As well he might. In classical mythology Nemesis - punisher of those become over-mighty, grand-daughter of Chaos, daughter of Night, and sister of Blame, Woe and Fate - was supposed to have had about her a touch of Aphrodite, and to have carried an apple and the branch of a tree. Her modern counterpart would not have suited a single bit of wispy gauze at groin level. Instead, her unfashionable cross glinted against her white blouse, and her jacket, in the violent blue and green tartan of the Clan Widdecombe, clashed horribly with the decor.

But she was about to undergo a transformation, and most people present already knew it. The butt of popular humour was to become the vehicle of popular retribution. What she had to say was somehow important.

So hush fell when she was called. Two rows in front of her the man who had once - and for years - wielded immense power over prisoner and refugee, sat bolt upright, facing away from her; his lips pursed and his face completely still.
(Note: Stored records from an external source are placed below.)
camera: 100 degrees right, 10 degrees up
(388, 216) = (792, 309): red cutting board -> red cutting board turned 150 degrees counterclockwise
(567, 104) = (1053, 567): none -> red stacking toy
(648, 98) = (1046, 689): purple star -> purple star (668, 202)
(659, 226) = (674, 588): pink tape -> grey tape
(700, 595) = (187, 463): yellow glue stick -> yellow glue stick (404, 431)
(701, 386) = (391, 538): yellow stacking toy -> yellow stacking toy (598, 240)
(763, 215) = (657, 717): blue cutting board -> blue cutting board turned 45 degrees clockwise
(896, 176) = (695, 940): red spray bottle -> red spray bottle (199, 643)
Nemesis had a warning for all. "It should alarm us," she began, in voice like the falling of a guillotine blade, "that the House is now so comprehensively viewed as devoid of honour and a sense of service". But something had happened on her watch which helped to explain such a lack of faith. When she had worked with the former home secretary (her "Right Honourable and Learned Friend"), he had misled the House of Commons. Not lied, of course not. Not fibbed. Not told a direct falsehood. But done everything possible to conceal his true actions in the matter of Derek Lewis and the governor of Parkhurst prison.
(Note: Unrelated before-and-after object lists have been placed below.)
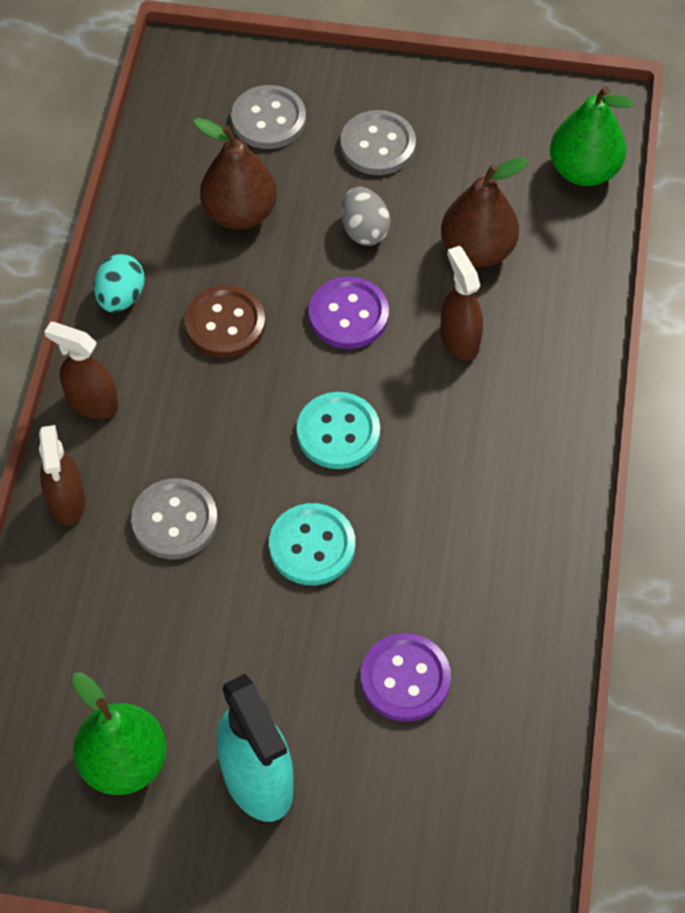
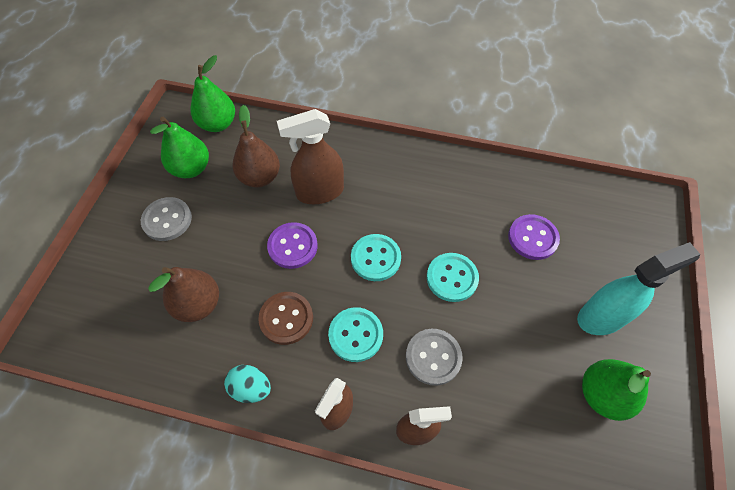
camera: 85 degrees left, 0 degrees up
(204, 415) = (355, 335): none -> turquoise button
(268, 119) = (124, 282): grey button -> none
(364, 230) = (231, 233): grey egg -> none
(459, 339) = (319, 192): brown spray bottle -> brown spray bottle, size x1.54
(480, 154) = (191, 169): none -> green pear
And he had got away with it because, as she pointed out, he "has an exquisite way with words". At the time of the big debate 18 months before, Jack Straw had not asked questions with sufficient precision, whereas "My Right Honourable and Learned Friend is always very precise". What she was describing was not a debating style, but a whole political methodology. Howard had assured the House that he had not told Lewis that the governor of Parkhurst should be suspended. He had said that there was "no question of overruling Lewis" - but that was only because he had been given explicit legal advice that he couldn't! Nor had he admitted that Lewis was invited to go away and reconsider his opinion. Then - of course - Lewis was fired.

Howard (still staring straight ahead) had behaved in this way because his "first reaction to attack is denial and refuge in semantic prestidigitation." Semantic prestidigitation! What an epitaph on a modern political career! If there was any one reason why the Tory benches contained such a pitifully small number of MPs, it was because the voters were sick of years of "semantic prestidigitation".
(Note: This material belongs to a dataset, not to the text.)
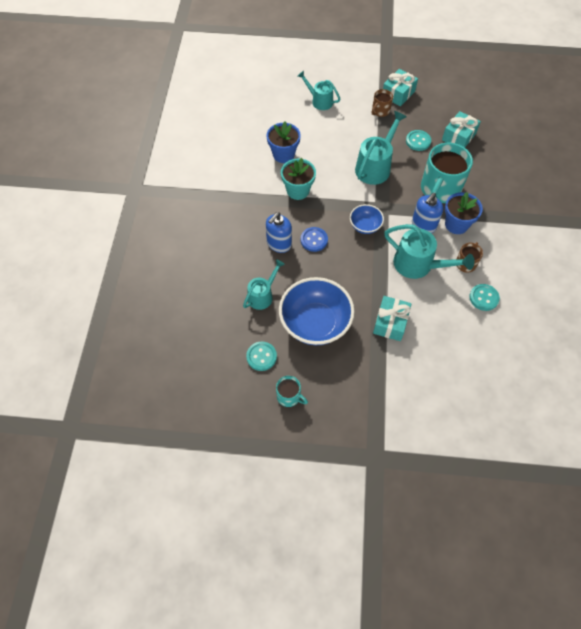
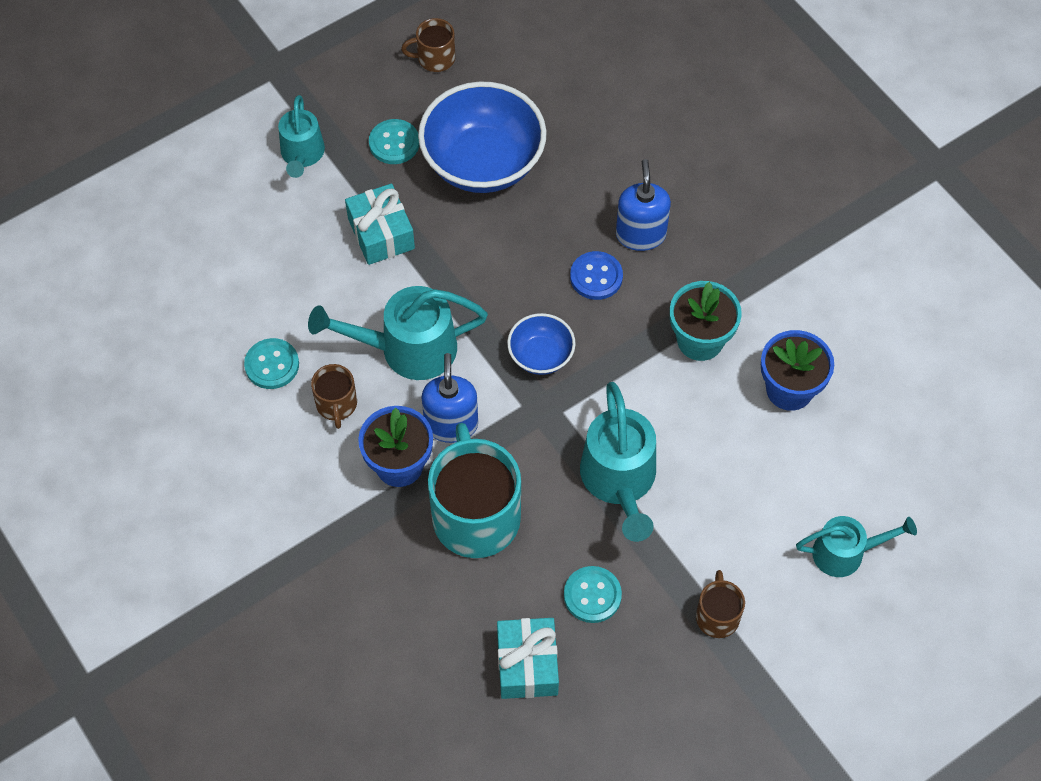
camera: 140 degrees right, 0 degrees up
(261, 356) = (513, 77): turquoise button -> turquoise button (394, 143)
(262, 295) = (588, 149): turquoise watering can -> turquoise watering can (302, 155)
(289, 396) = (435, 58): turquoise mug -> brown mug
(398, 94) = (722, 689): turquoise gift -> none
Why on earth, Nemesis asked, had Howard not just come clean and told the House the full truth? Because he had "dug a hole for himself over policy and operations". As she asked this question, Blame (in the shape of Virginia Bottomley) turned in her place on the front bench and looked very hard at Howard, as though curious to see whether he might not contrive to die on the spot. Many another man might have wilted under such an assault from on high. But not Howard. His impermeable silicon features and mercury tongue worked in perfect co-ordination, as he elegantly evaded the charges that had been made against him. "Every decision that I have ever taken has been because I thought it was in the public interest," he asserted. He was not weak, he asserted, but strong, strong, strong!

As he sat down there were loud cheers from behind. He smiled, falsely relieved, for he could not see what we in the gods could - how very few people had made so much racket on his behalf. Nor that Woe (played by Brian Mawhinney) had contemplated his colleague throughout with an expression of undistilled, murderous contempt.

Mawhinney, like Agamemnon - when laid low by an earlier Nemesis - recognised how the Greeks' "arrogant grandeur had made them forgetful of the common cause". Well, tartan will serve as well as gauze to make that point. Yesterday something of the Night certainly touched Howard. Fate said: go prestidigitate.